=== SET PROBLEM 1 ===
In the piece on Joey Dunlop's 1990 TT races, why did Joey settle into second place in the Senior TT instead of pushing to catch Steve Hislop?
=== SET PROBLEM 2 ===
According to the piece on Joey Dunlop's 1990 TT races, what was his fastest lap on a 250 in the Lightweight race?
=== SET PROBLEM 3 ===
From the piece on Joey Dunlop's 1990 TT races, quote the passage that begins with "Yet again though" and ends after "he would say.".
-- START OF DOCUMENT --
In 1990 Joey made his TT return after an enforced lay off due to injuries sustained when brought off in a first lap pile up caused by Stephene Mertens at the 1989 Brands Hatch World Superbike round.
Pictured here at Ginger Hall in the Formula 1 race he was understandably struggling with the big 750, finishing in a respectable eighth place,
"I tried hard to Ramsey on the first lap and got tired, so I then settled in for a finish."

 

 

 

 

Only two hours after the end of the Formula 1 race Joey was lining up again on the little RS125 Honda for the Ultra Lightweight TT.
It was another typical gritty performance which would have seen yer maun join brother Robert on the podium for sure but for a last lap retirement at Kirk Michael just six seconds behind second placed man Ian Newton.

 

 

 

 

 

It was this Lightweight race that proved to me that Joey was still going to be a force to be reckoned with in the future.
Lining up with the seconds ticking away till the start, the battery went flat.
A mad rush to the garage to fit a spare meant that Joey was the last man away down Glenclutchery road.
He still kept going though, carving his way past the lower runners the familiar yellow Arai well tucked in to set his fastest ever lap on a 250 on the second circuit, 113.68 mph.
Yet again though the Irish luck deserted him when a third lap misfire forced Joey to retire at the pits.
Later when pressed for his thoughts on the week he had suffered so far, "It doesn't seem to be my TT " is all he would say.
Un-like some, spitting the dummy was not Joey's style, and the fans loved him for it.

 

 

 

 

 

 

This photo for me, captures what the TT is all about.
Technically it's not very good, I admit, but click on it, enlarge to full screen size and then sit back and feel the ATMOSPHERE.
Taken on the mountain during practice, on a clear still sunny June evening.
These conditions are pretty rare up here as it can be a different world between the Gooseneck and Kates Cottage from the lower sections of the course.
Imagine for a moment the scene, late evening sun sinking lower by the minute in a hazy blue sky, practice nearly over, bikes getting less and less frequent, so you can hear each one singing from miles away before you see them come into view. Joey always seemed to be one of the last riders to appear on evenings such as these, So visibly fast and smooth, engine note those few hundred revs higher, a clear road ahead for the King of the Mountain.
Unforgetable.



 

 


A lack of practice on the full factory RVF missile left him playing catch up to Hislop's identical machine from the Senior TT's very first drop of the flag.
Dunlop was too astute to push his luck on an un-familiar machine, so settled into a comfortable second, ready to pounce on any mistakes by the young Scotsman.
Joey flew round the 37.73 miles to set his fastest race average ever, better than his previous best lap in-fact, but it still wasn't enough to beat Steve Hislop, who was always the man on a mission.
So near yet so far, win number fourteen would have to wait another year.

 

 

 

 


 

 

Mike Hailwoods record of 14 TT wins was equalled by Joey when he crossed the line nine seconds ahead of brother Robert in the 125 race.
Said Robert " maybe he'll pack up now and give us all a chance "
!!!!
-- END OF DOCUMENT --
-- START OF SUPPLIED INFORMATION --
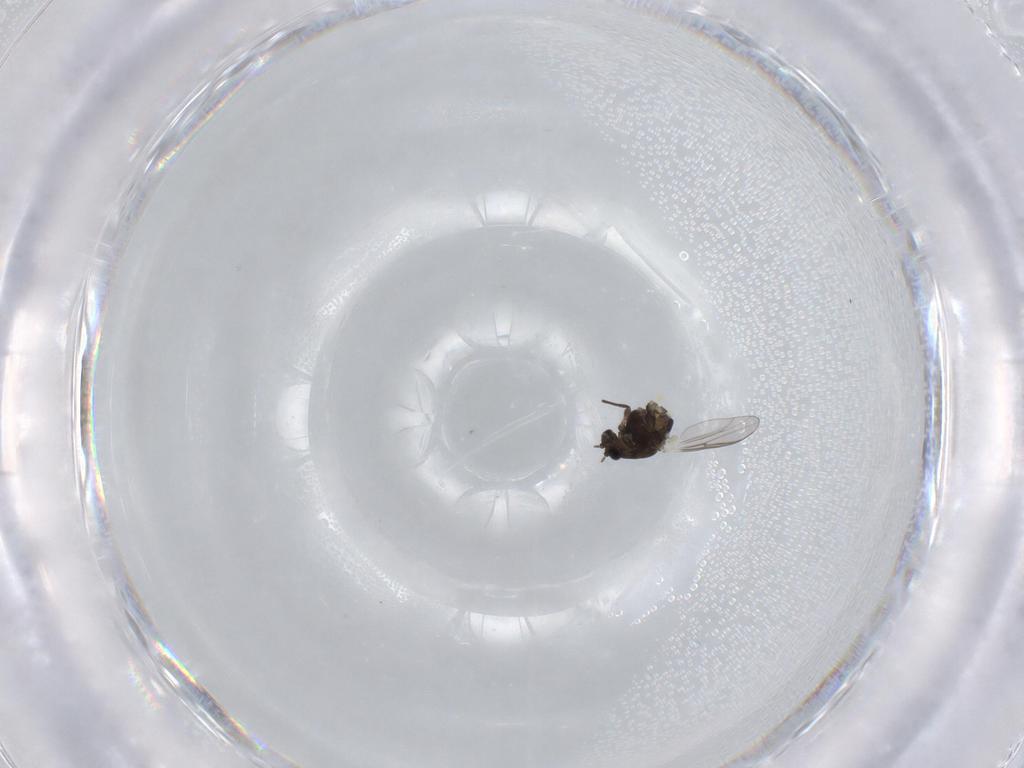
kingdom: Animalia
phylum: Arthropoda
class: Insecta
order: Diptera
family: Chironomidae
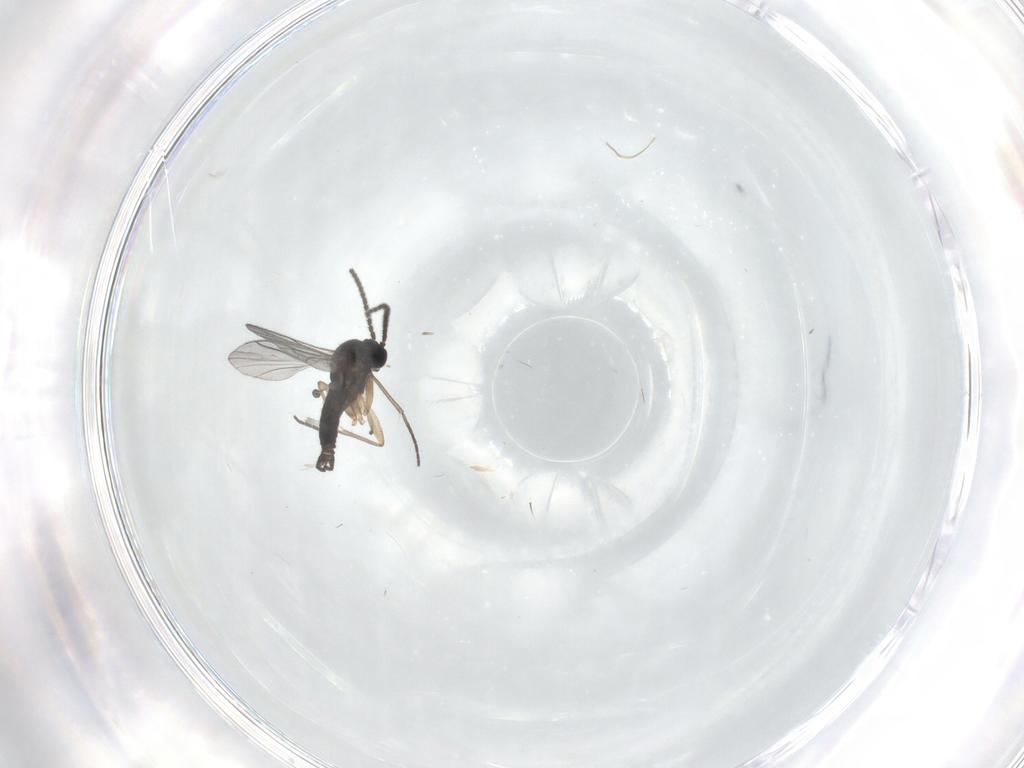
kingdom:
-- END OF SUPPLIED INFORMATION --
=== COMPLETE ANSWER 1 ===
He had not had much practice on the full factory RVF, so he was behind Hislop's identical machine from the start. Because the bike was unfamiliar, he chose not to push his luck. Instead he sat in a comfortable second, ready to pounce if Hislop made a mistake.

=== COMPLETE ANSWER 2 ===
113.68 mph, set on the second circuit.

=== COMPLETE ANSWER 3 ===
Yet again though the Irish luck deserted him when a third lap misfire forced Joey to retire at the pits.
Later when pressed for his thoughts on the week he had suffered so far, "It doesn't seem to be my TT " is all he would say.